Она звала именно Кэйт, все её мысли должны были обратиться именно к ней, ведь вся её жизнь изначально была обращена к ней и только к ней, но почему она позвала именно себя? Она, словно просыпаясь ото сна, желала убедиться в своей реальности,в том, что она существует на самом деле!
- Что мама? – Кэйт услышала зов с кухни и тут же пришла, - Как ты себя чувствуешь? – В последнее время она была холодна с матерью, уже очень давно, если выразиться конкретнее, и она сама это понимала, что доставляло её немало боли, но избавляло от ещё больших страданий.
- Наклонись, - только и смогла выговорить Джанет, словно сохраняя силы для для беседы.
Кэйт стояла секунды три, просто не двигалась, и лишь в последствии она будет вспоминать о том, насколько ужасен был её поступок, её отношение к матери в целом.
Джанет что-то прошептала любимой дочери. Казалось бы, в этот момент её разум был свободен, парил над воображаемым, но от этого не менее настоящим небом в предчувствии чего-то нового, освобождающего все грани дозволенного.
- Мама я…
- Просто сделай, - и на её лице появилась улыбка, впервые за долгое время, вялая, но искренняя улыбка, посмотрев на которую можно было легко предположить, насколько Джанет была красивой в свои годы.

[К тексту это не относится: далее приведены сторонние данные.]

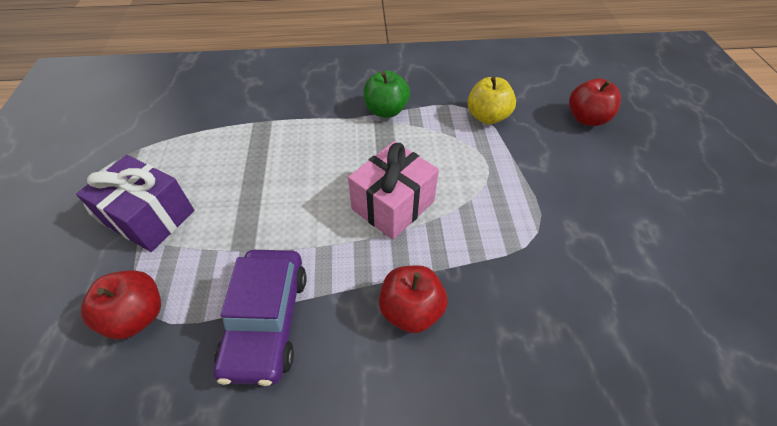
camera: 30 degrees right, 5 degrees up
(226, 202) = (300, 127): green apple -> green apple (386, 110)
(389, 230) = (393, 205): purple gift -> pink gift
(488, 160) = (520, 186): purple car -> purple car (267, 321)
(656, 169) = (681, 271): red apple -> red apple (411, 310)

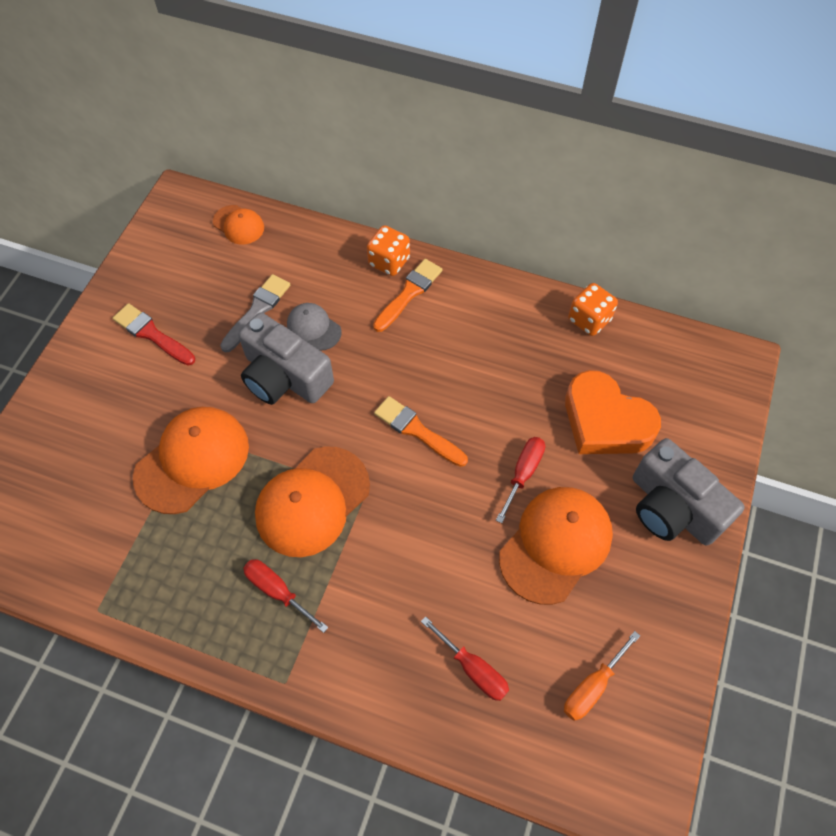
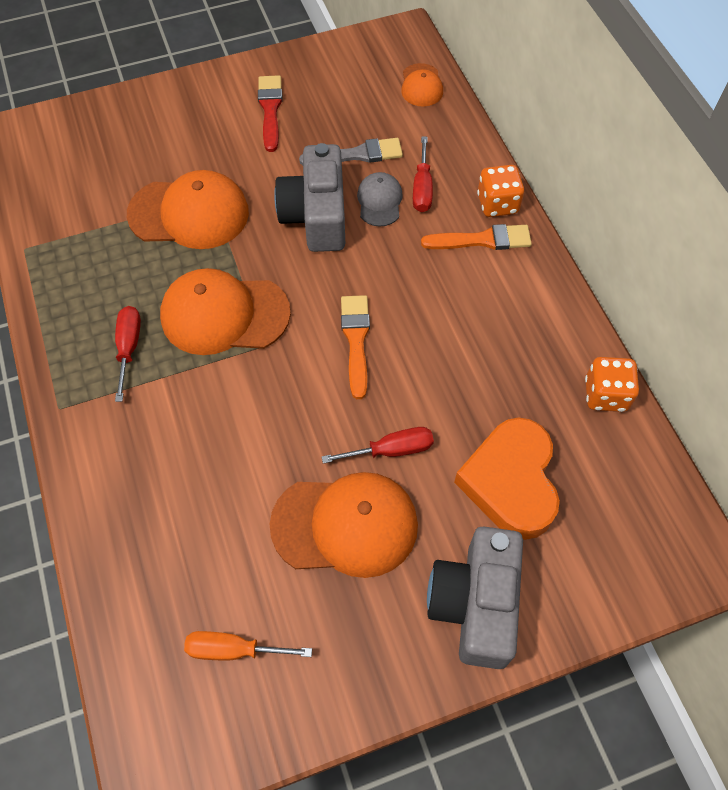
camera: 50 degrees right, 0 degrees up
(473, 669) = (174, 538): red screwdriver -> red screwdriver (422, 188)

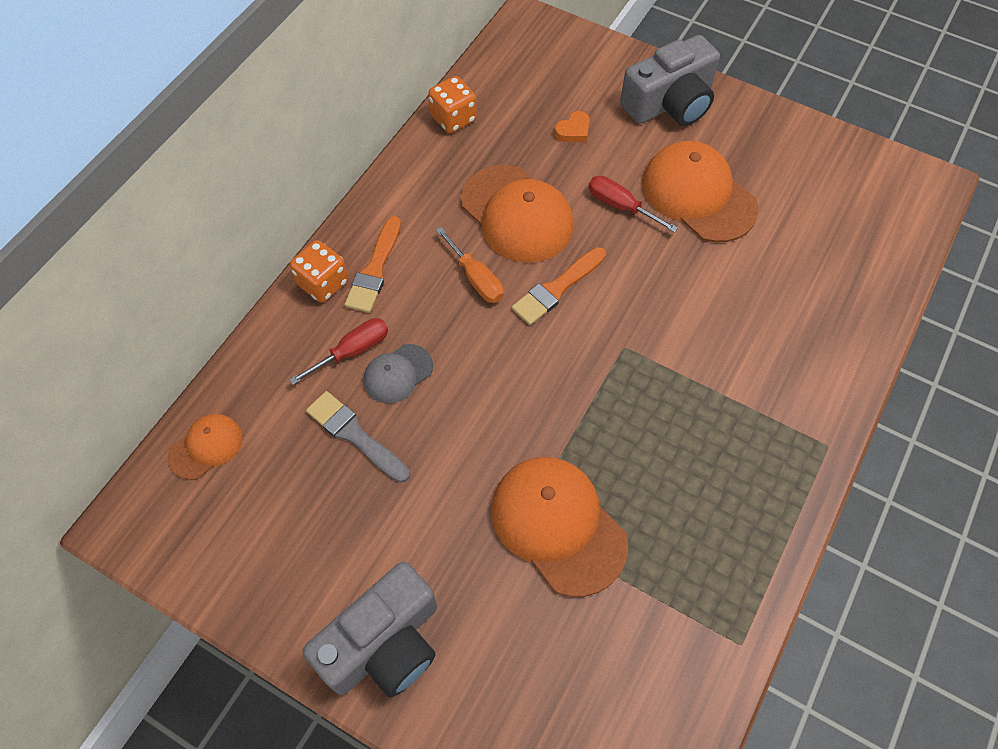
camera: 130 degrees left, 0 degrees up
(129, 347) = (729, 444): red screwdriver -> none
(224, 314) = (628, 399): orange cap -> orange cap (517, 214)
(233, 649) = (832, 196): orange screwdriver -> orange screwdriver (476, 278)
(270, 110) = (358, 569): red brush -> none
(316, 215) = (460, 412): grey camera -> grey camera (384, 643)
(482, 240) = (375, 270): orange brush -> orange brush turned 120 degrees counterclockwise
(510, 482) = (573, 131): orange heart -> orange heart, size x0.40

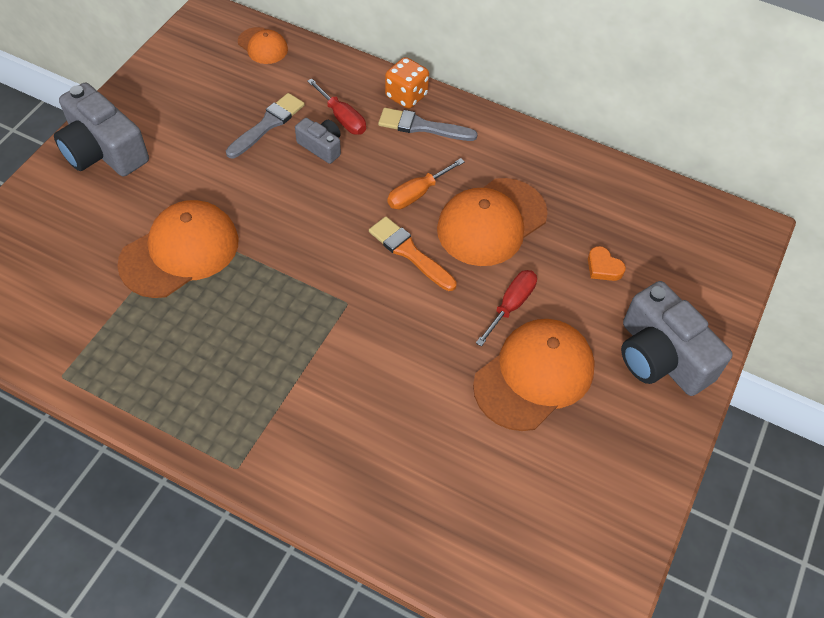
camera: 85 degrees right, 5 degrees down
(375, 270) = (422, 126): orange brush -> grey brush
(398, 374) = (321, 146): grey cap -> grey camera
(453, 118) = (601, 172): orange dice -> none

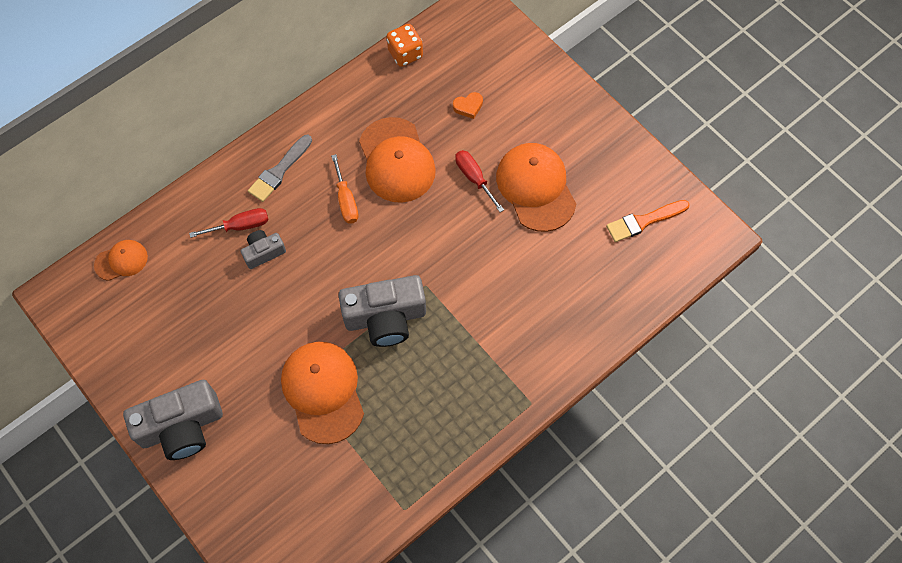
camera: 65 degrees left, 10 degrees up
(268, 124) = (218, 285): grey brush -> none
(406, 96) = (240, 169): orange dice -> orange dice (405, 54)
(409, 252) = (399, 226): orange brush -> orange brush (644, 221)
(661, 356) = (552, 106): grey camera -> grey camera (385, 318)

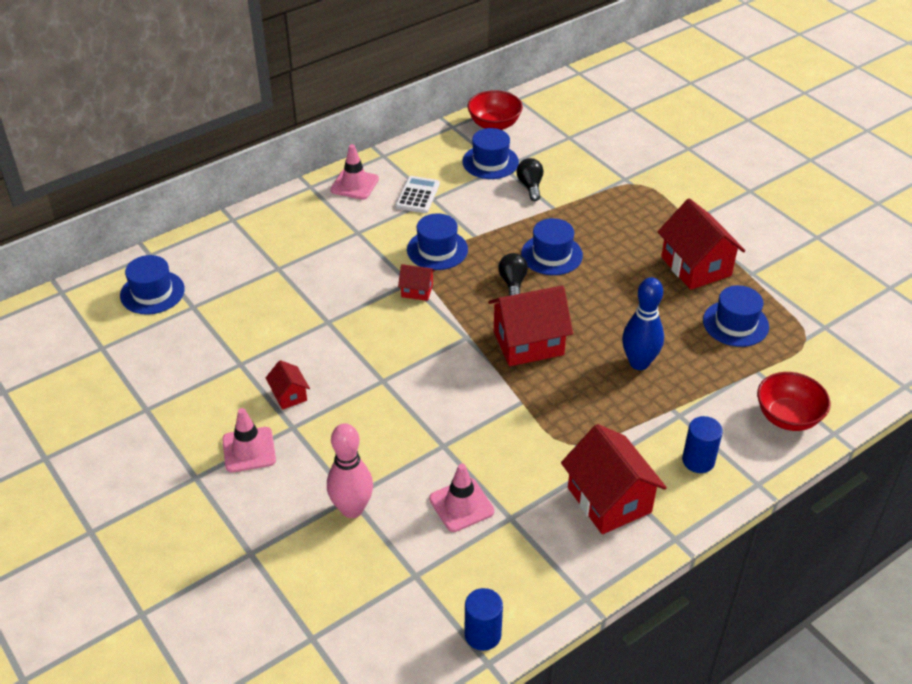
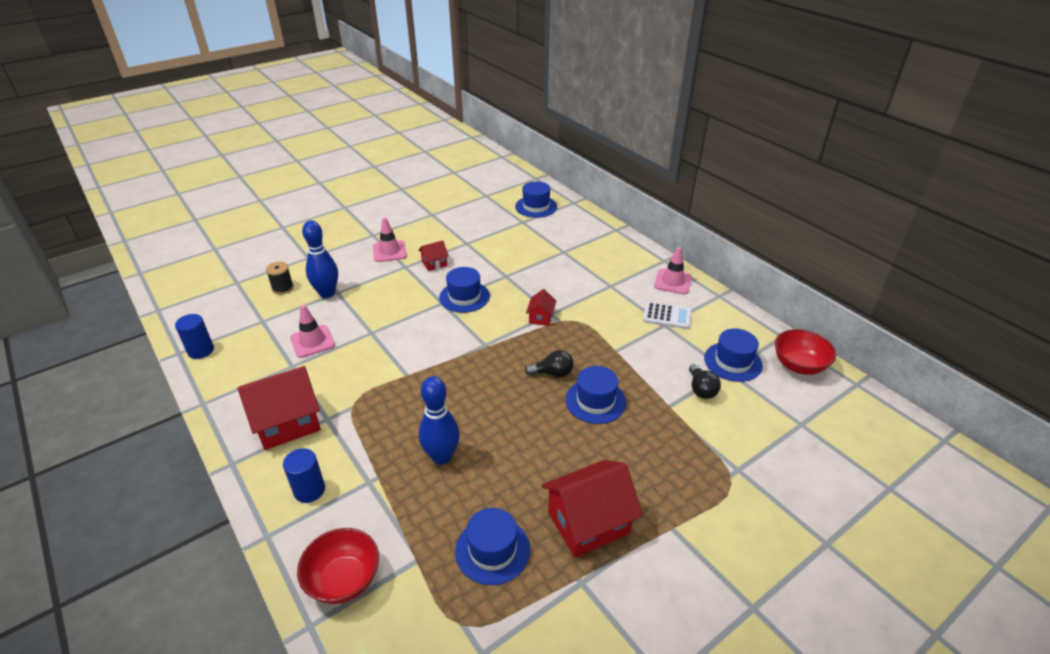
camera: 90 degrees right, 5 degrees down
(334, 568) = (283, 288): none -> black spool
(352, 509) = (327, 293): pink bowling pin -> blue bowling pin
(437, 250) = (594, 328): blue hat -> blue hat (464, 297)
(528, 343) = (475, 381): red house -> none
(530, 186) = (701, 389): black light bulb -> black light bulb turned 90 degrees clockwise

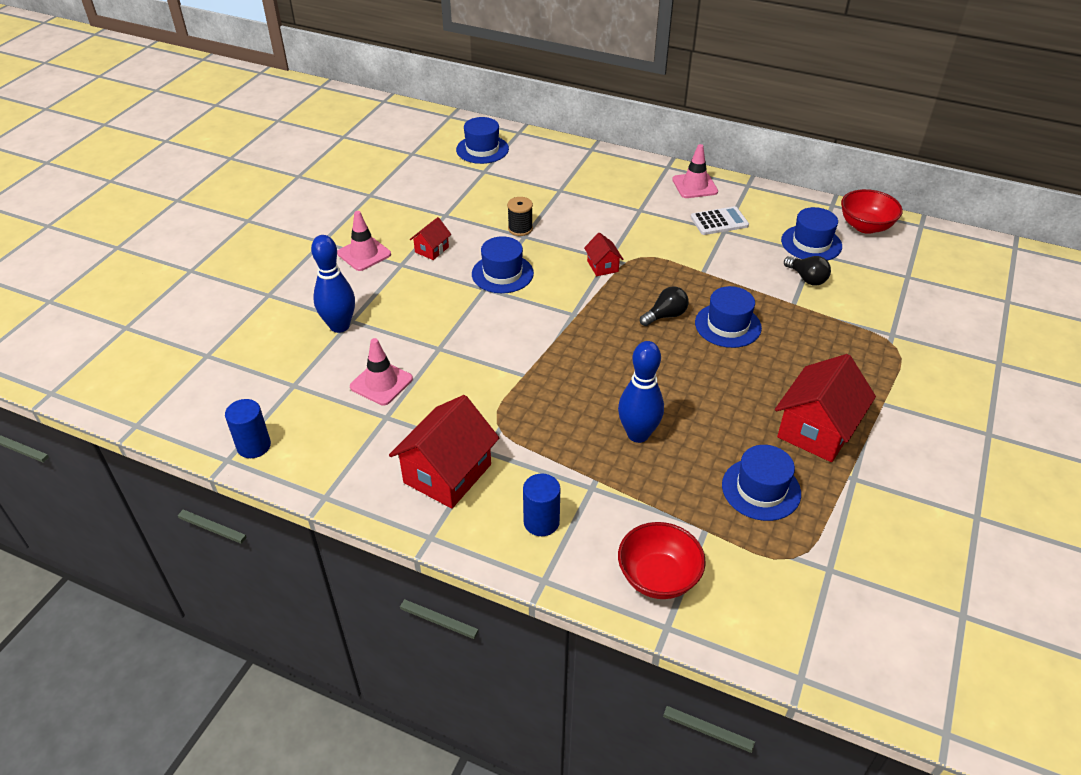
camera: 30 degrees left, 5 degrees up
(283, 288) = (276, 340): black spool -> black spool (520, 229)

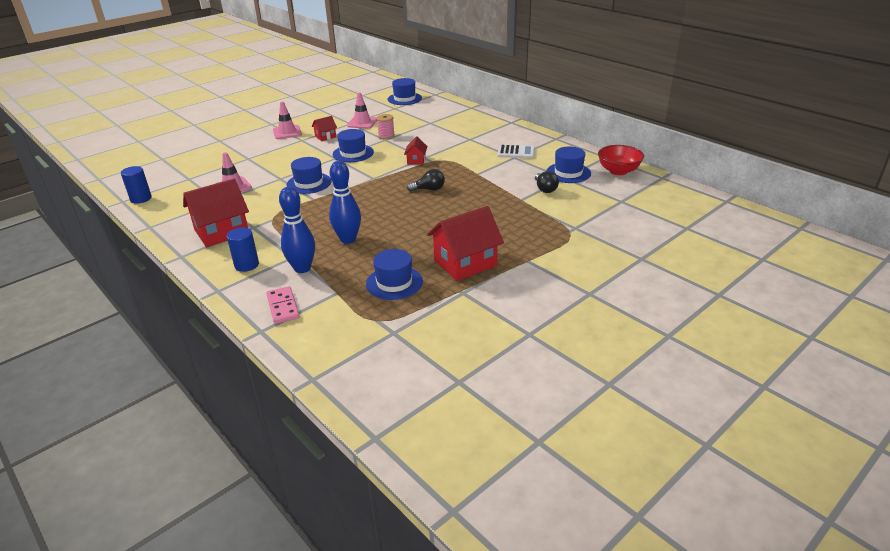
camera: 25 degrees right, 10 degrees down
(339, 326) = (239, 159): blue bowling pin -> blue bowling pin (302, 268)
(520, 229) = (386, 136): black spool -> pink spool
(658, 577) = (283, 307): red bowl -> pink domino
(694, 186) = (519, 133): pink traffic cone -> pink traffic cone (362, 123)
(728, 325) = (464, 201): blue hat -> blue hat (309, 183)

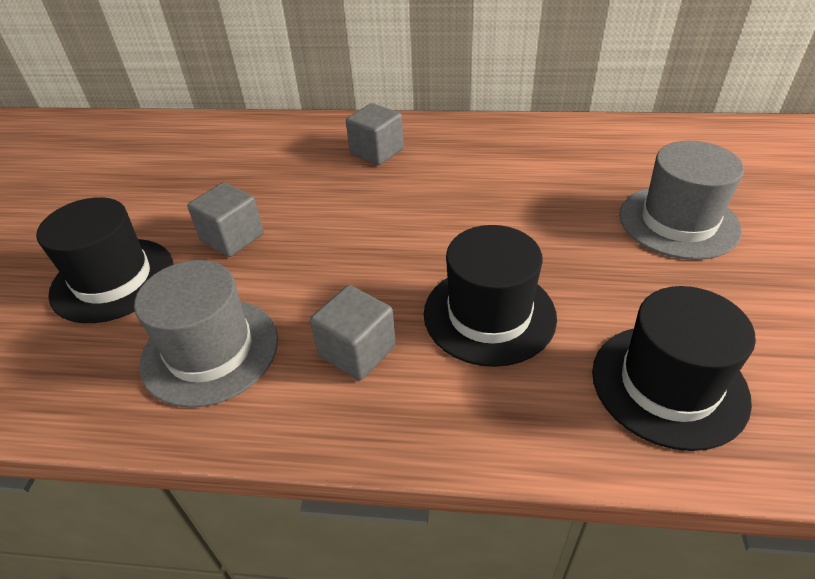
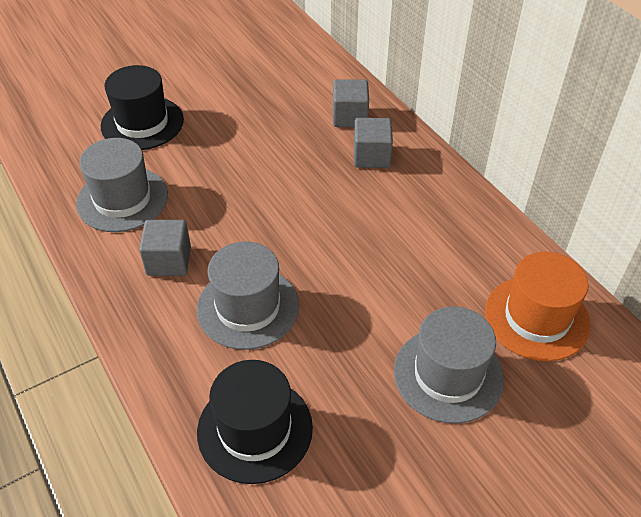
camera: 50 degrees right, 5 degrees up
(232, 237) = (217, 146): grey cube -> grey cube (350, 117)
(489, 314) = (248, 307): black hat -> grey hat
(648, 152) = (537, 318): none -> orange hat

У Кэйт была твёрдая рука. Но сердце её учащённо билось. Очень-очень сильно. Лицо с каждой секундой разгоралось всё больше и больше, пока не стало больно. Ручеё слёз омывал пылающие щёки.
Шприц был уже вколот Джанет в вену. Рука по-прежнему тверда, как никогда, а на лице слёзы необъяснимого чувства сожаления и печали, той, что уже не исчезнуть. Что будет в этом сердце навсегда.